▶ **Extrait à lire**:
Carrément, surtout qu’après j’ai rencontré ma femme Rhea (Perlmann) et elle a emménagé dans l’appartement: Michael payait encore la moitié! Mais on s’épaulait mutuellement, on se refilait des tuyaux pour les auditions, on faisait des lectures ensemble... On voulait vraiment que l’autre trouve du boulot. Ne serait-ce que pour lui faire payer les factures ! Et puis il y a eu Vol au-dessus d’un nid de coucou, que Michael produisait, et ça a tout changé. Enfin, pas exactement. Disons que ça m’a donné un nom à Hollywood. J’ai déménagé en Californie et j’ai pris tous les petits rôles qui venaient, notamment à la télé : Sergent Anderson avec Angie Dickinson, Starsky et Hutch... Vraiment des petits trucs, il fallait que je bosse. Et puis il y a eu En route vers le Sud dont on parlait plus tôt, et ensuite la série Taxi, en 1978. C’est ça qui m’a sorti du caniveau.

Quasi inédite en France mais considérée comme l’une des sitcoms séminales.
En fait, la série est née d’un article dans le magazine New York. Il y avait la photo d’un garage à taxis avec tous ces mecs à côté de leurs voitures. Et le papier racontait, en gros, qu’aucun d’entre eux n’avait envie d’être taxi. Ils voulaient tous faire autre chose de leur vie. C’est comme ça que sont nés les personnages de Tony Danza qui voulait être boxeur, Marilu Henner qui voulait être marchande d’art, Jeff Conway qui voulait être acteur... Il n’y a que mon perso et celui de Judd Hirsch qui faisaient ce qu’ils aimaient ! Cette série, c’était un cadeau. On a fait 114 épisodes sur cinq ans. J’ai l’impression que ça a duré plus longtemps que ça... C’était toute ma vie. Vraiment un moment formidable, parce que j’étais en permanence challengé par les créateurs, le scénario et les autres acteurs. On était tous à un moment critique de notre carrière : on allait percer ou sombrer dans l’oubli. Je me souviens que, avant de tourner le premier épisode, le cocréateur James L. Brooks m’a fait parvenir une petite plante avec une carte: « Comme dirait Louie (De Palma, son personnage) : si tu n’es pas bon ce soir, tu mangeras de la merde demain. » (Rires.) Excellente leçon que je n’ai jamais oubliée.

Et c’était une époque où passer de la télévision au cinéma était bien plus compliqué. Ça vous a questionné ?

▶ **Données fournies**:
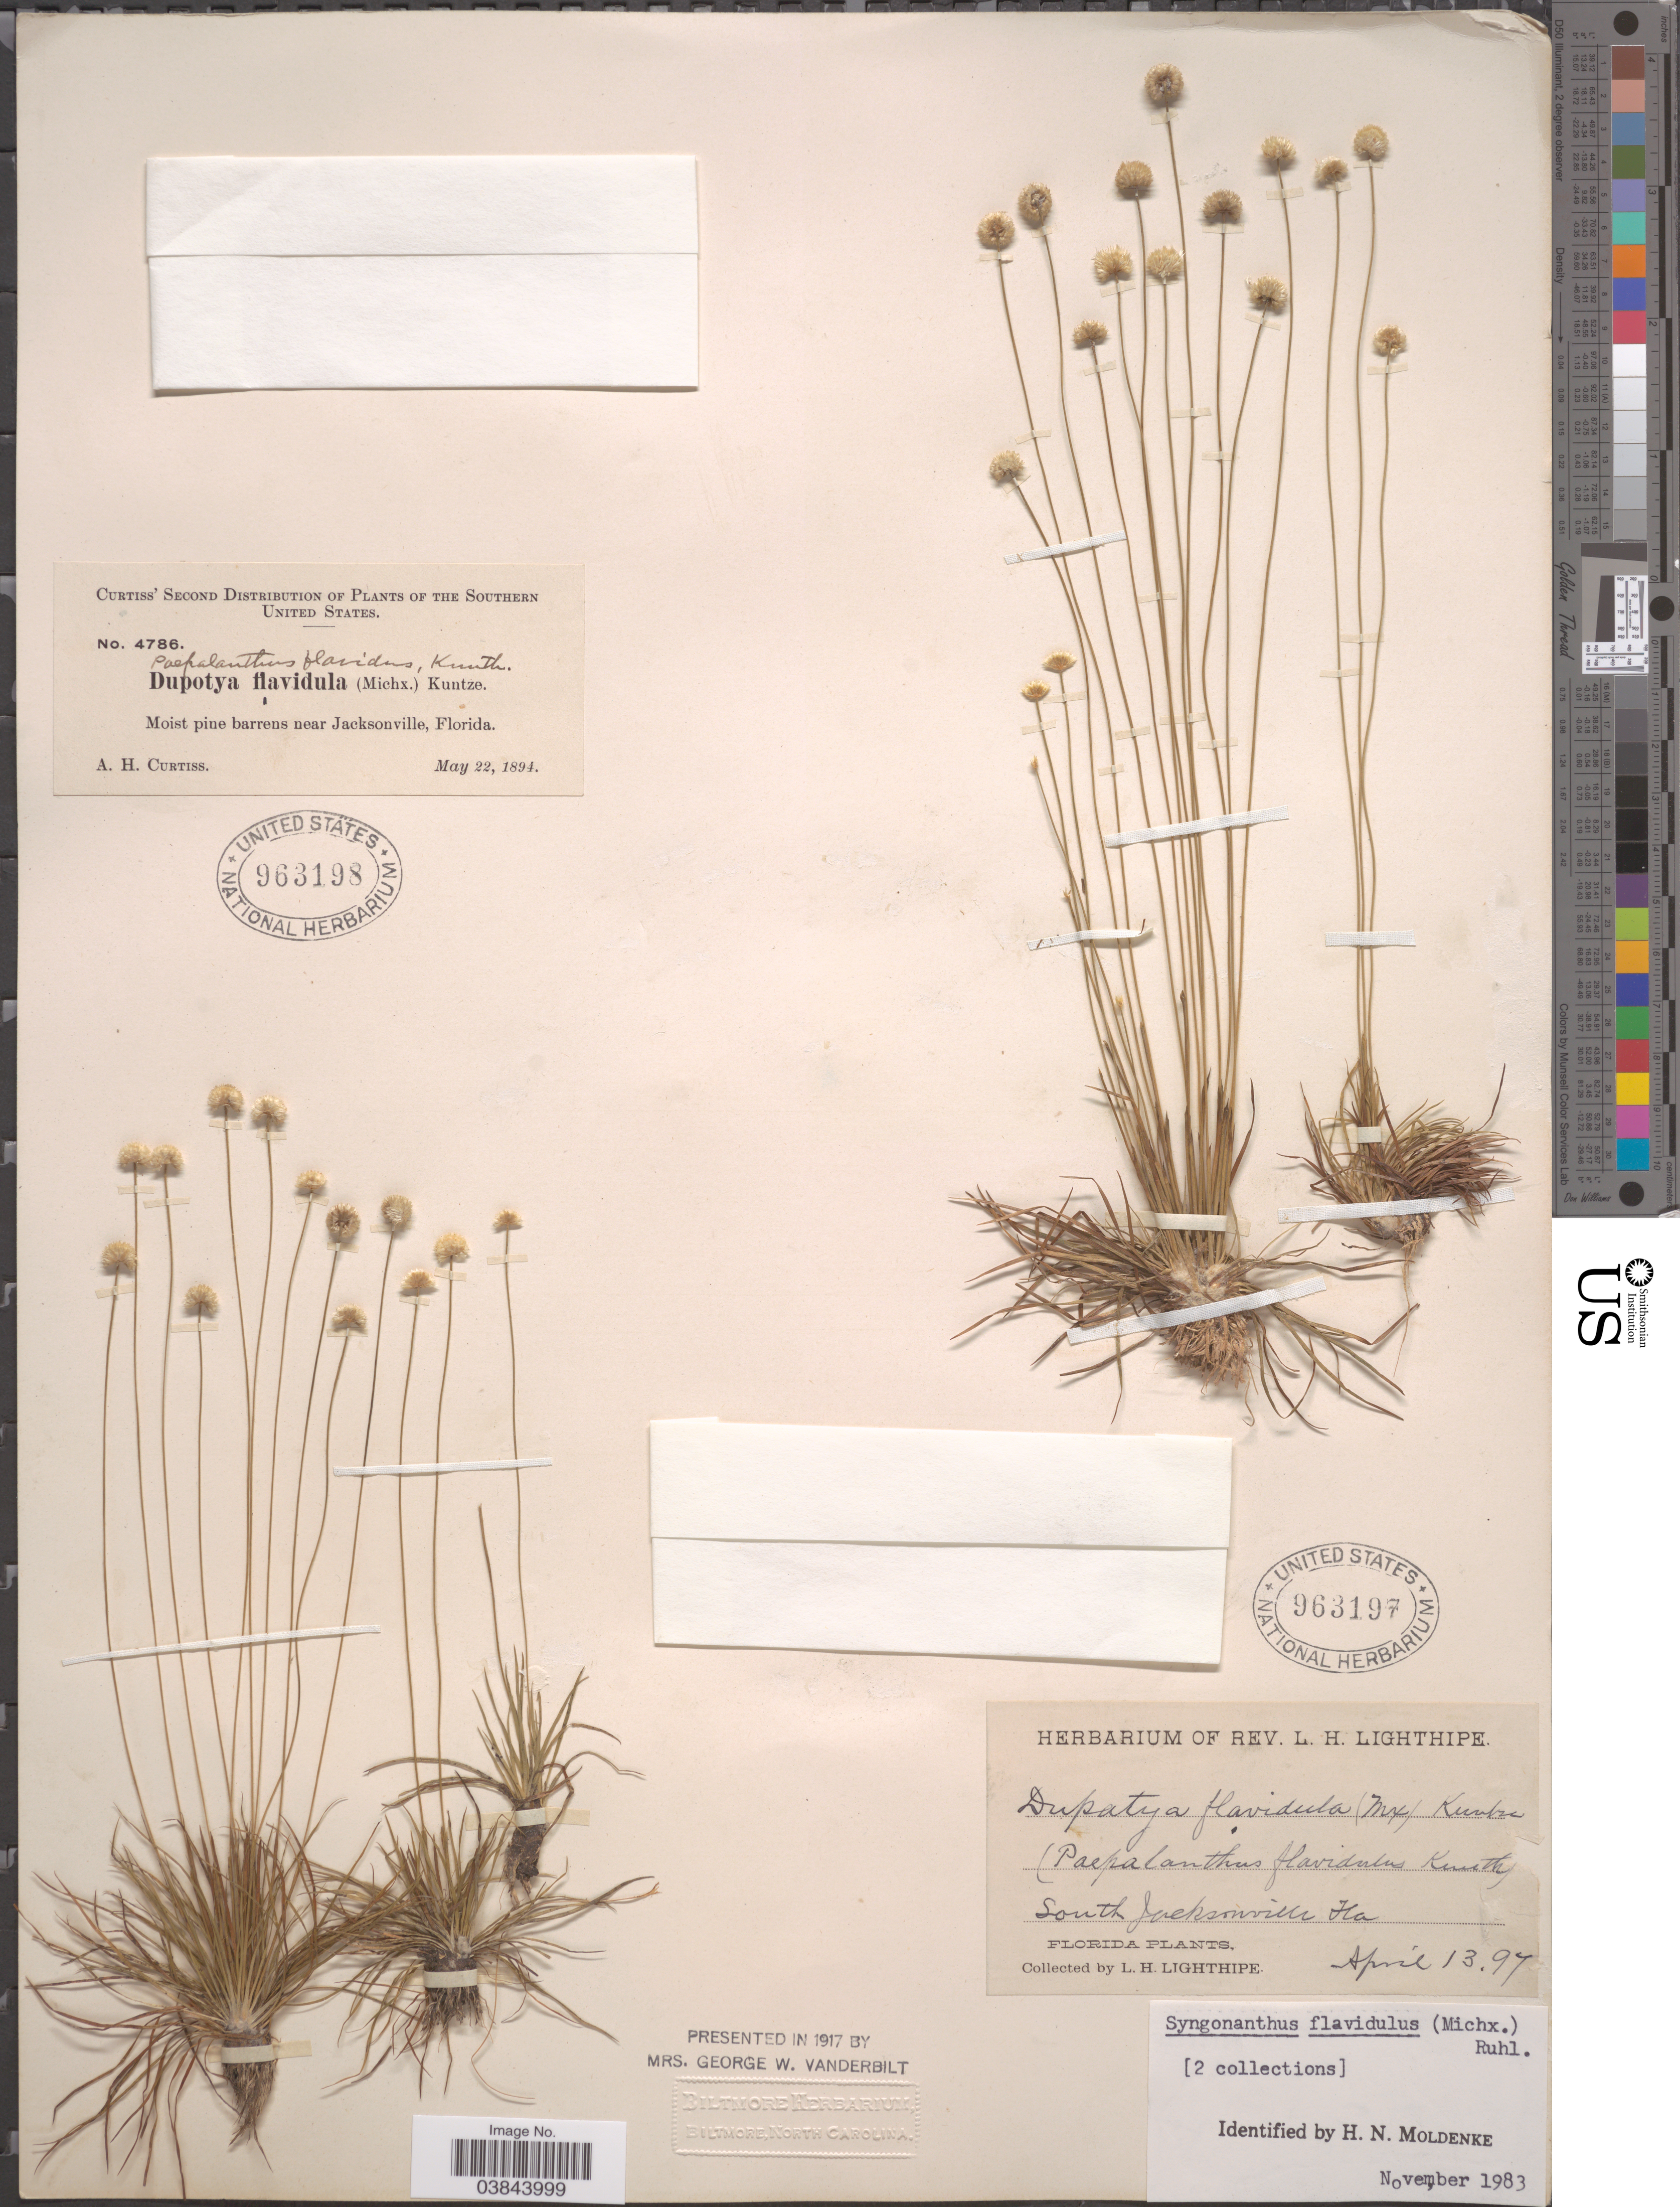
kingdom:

▶ **À faire**:
A – Répondez à ces questions d'après l'entretien sur la série Taxi :
(i) Quel film produit par Michael a donné un nom à Hollywood à la personne interrogée ?
(ii) En quelle année la série Taxi a-t-elle commencé ?
(iii) Combien d'épisodes de Taxi ont été tournés, et sur combien d'années ?
B – Dans l'entretien sur la série Taxi, relevez tous les acteurs et actrices de Taxi nommés à propos de leur personnage.
C – Écrivez la suite de l'entretien sur la série Taxi, après la question sur le passage de la télévision au cinéma.

▶ **Réponses**:
A –
(i) Vol au-dessus d'un nid de coucou.
(ii) En 1978.
(iii) 114 épisodes, sur cinq ans.

B – Tony Danza, Marilu Henner, Jeff Conway, Judd Hirsch.

C –
J’ai eu de la chance. C’est vrai qu’il y avait un certain dédain du milieu pour la télévision. On nous disait de ne pas en faire, parce que ça allait flinguer notre carrière. Ouais, bon... J’ai toujours gardé en tête mon amour pour les films et mon envie d’en réaliser et d’en produire.

Petite parenthèse mais, bien plus tard, vous avez brièvement retrouvé votre rôle de Taxi dans une scène de Man on the Moon, que vous produisiez également. Pour ne pas y aller par quatre chemins, j’ai cru comprendre que Jim Carrey vous a sacrément emmerdé sur le tournage.
(Petit sourire.)

Le documentaire Jim & Andy est d’ailleurs à peine croyable. Comment c’était, vraiment ?
Écoutez, pour faire ce genre de prestation – parce que Jim était formidable en Andy Kaufman, j’ai connu le real deal, je peux en témoigner –, je comprends que certains acteurs aient besoin de méthodes pour se mettre dans l’état d’esprit de la personne qu’ils incarnent. Bon. Le problème, c’est que ça peut parfois mettre en péril le film en lui-même. Et quand tu es producteur, tu as la responsabilité de t’assurer que le projet puisse voir le jour. Donc c’était un équilibre à trouver entre laisser Jim partir en vrille, et s’assurer d’aller au bout. Et puis Miloš Forman avait beau gueuler et râler, c’était un gros gamin. Il encourageait Jim dans sa connerie ! Il disait: « Il faut que tu arrêtes », et puis il lui faisait un clin d’œil! En fait, ils avaient envie de défoncer toutes les barrières. Et avec Michael Shamberg et Stacey Sher, les autres producteurs, il fallait qu’on joue les méchants flics. Sacré défi, mais super enrichissant.


Pour en revenir à James L. Brooks, c’est lui qui vous remet en selle sur grand écran après Taxi, avec Tendres passions, en 1983.
Exactement. C’était son premier long métrage et il décidait de me donner un rôle aux côtés de Shirley MacLaine et Debra Winger. Une vraie chance, il m’avait offert un rôle en or à la télé et il me laissait l’opportunité de revenir au cinéma. Mais la vraie transition pour moi, ça a été À la poursuite du diamant vert et sa suite, Le Diamant du Nil. C’est encore Michael Douglas – il payait toujours la moitié du loyer (rires) – qui produisait et il a été vraiment royal, parce qu’il s’est arrangé pour que mon nom apparaisse sur l’affiche au-dessus du titre, avec le sien et celui de Kathleen Turner. Ça n’a l’air de rien, mais ça compte énormément dans le milieu. J’étais flatté. Alors bien sûr, j’étais déjà un peu connu grâce à la télévision, donc c’est malin de la part d’un producteur. Mais ça a boosté ma carrière.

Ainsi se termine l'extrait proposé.